Permeability and active transporters
Permeability, referred to as the capability of NCEs to penetrate across the human GI tract, is another key factor governing human oral absorption31-32. Ideally, oral absorption of drug substances is measured by quantifying the fraction of the designated drug absorbed through the human GI tract. Although the data derived are considered very reliable and serve as ‘gold standards’ in the assessment of oral absorption of drug substances, the approach is impractical in early discovery due to the intricate and costly experimental procedures. Alternatively, high throughput in vitro permeability assays using either artificial membranes or cellbased models, are becoming the methods of choice in early drug discovery11,31.

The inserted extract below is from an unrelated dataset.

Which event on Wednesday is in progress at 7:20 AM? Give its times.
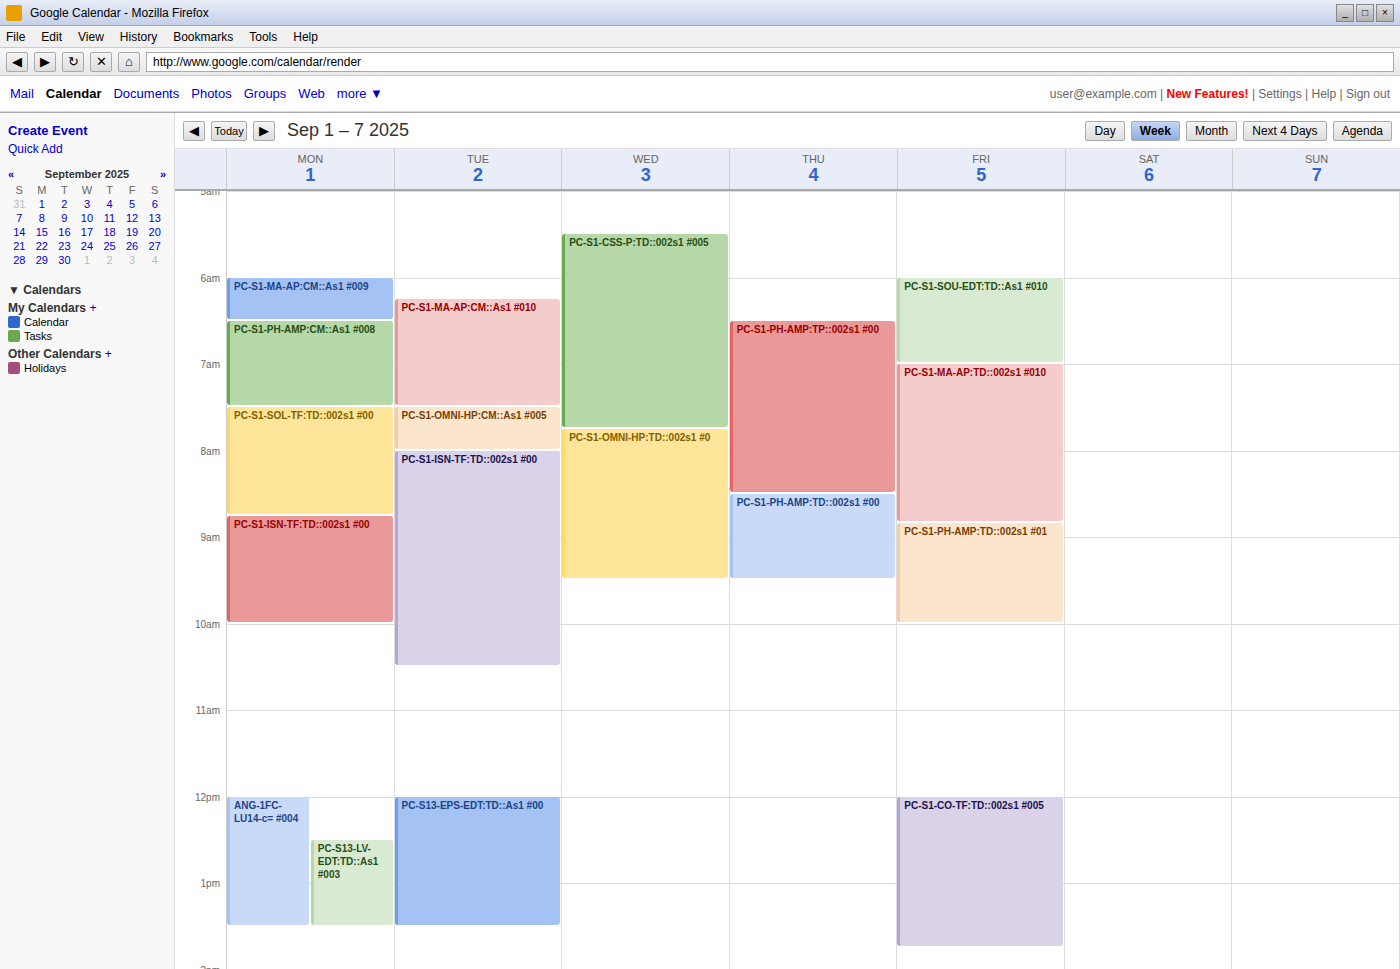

— Parallel artificial membrane permeability assay, known as PAMPA33, offers a fast and robust tool for screening permeability of NCEs in early discovery phases33-37. The method monitors the capability of drug candidates to permeate through a chemical membrane immobilised on a 96-well filter plate. The fraction of NCEs pervaded through the chemical membrane is quantified simply using a UV plate reader (primary) and LC/MS (supplementary for those lacking UV chromophores). As a simple chemical model, however, it can only estimate permeability for compounds with a passive transcellular diffusion mechanism and small molecular weights (eg <500). Preferably it may serve as a pre-screening tool for permeability ranking when multiple in vitro models are introduced to address GI permeability.

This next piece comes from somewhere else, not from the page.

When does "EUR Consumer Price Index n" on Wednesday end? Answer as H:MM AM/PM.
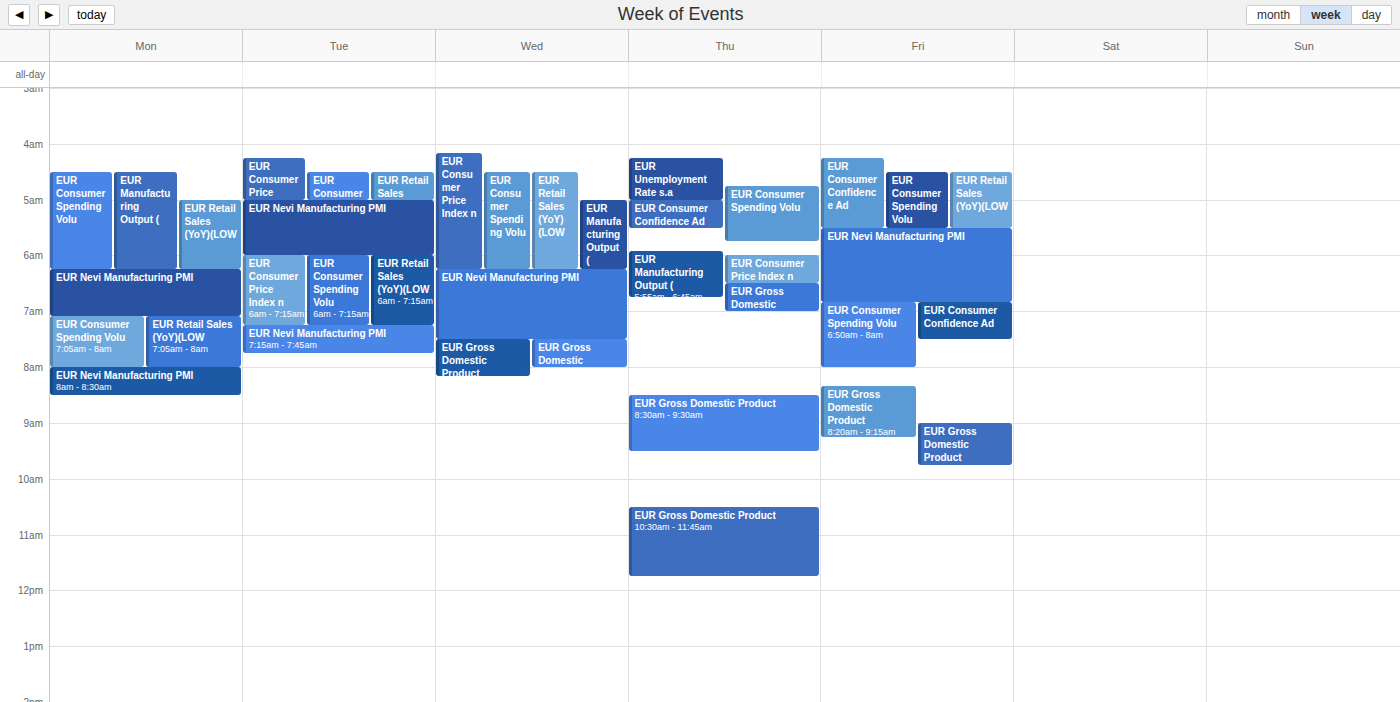
6:15 AM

— The Madin-Darby canine kidney (MDCK) cell model is one of the commonly used cell monolayer systems to assess the human intestine barrier70. MDCK cell lines can reach full differentiation in three to seven days and are therefore relatively easy for cell culturing and assay maintenance, in comparison to other cell lines such as human colon adenocarcinoma cells (Caco-2). However, MDCK cell lines originate from dog kidney and the expression of transporters is quite different from human intestine31. As a result, the MDCK monolayer is commonly used for permeability evaluation of NCEs transported by the passive transcellular diffusion mechanism38-39 (as does the PAMPA model), rather than for accurately predicting permeability of compounds involving active uptake and efflux mechanisms. Efforts are devoted to extend the permeability estimation using P-glycoprotein (Pgp)-transferred MDCK to account for the contributions of efflux transporters40.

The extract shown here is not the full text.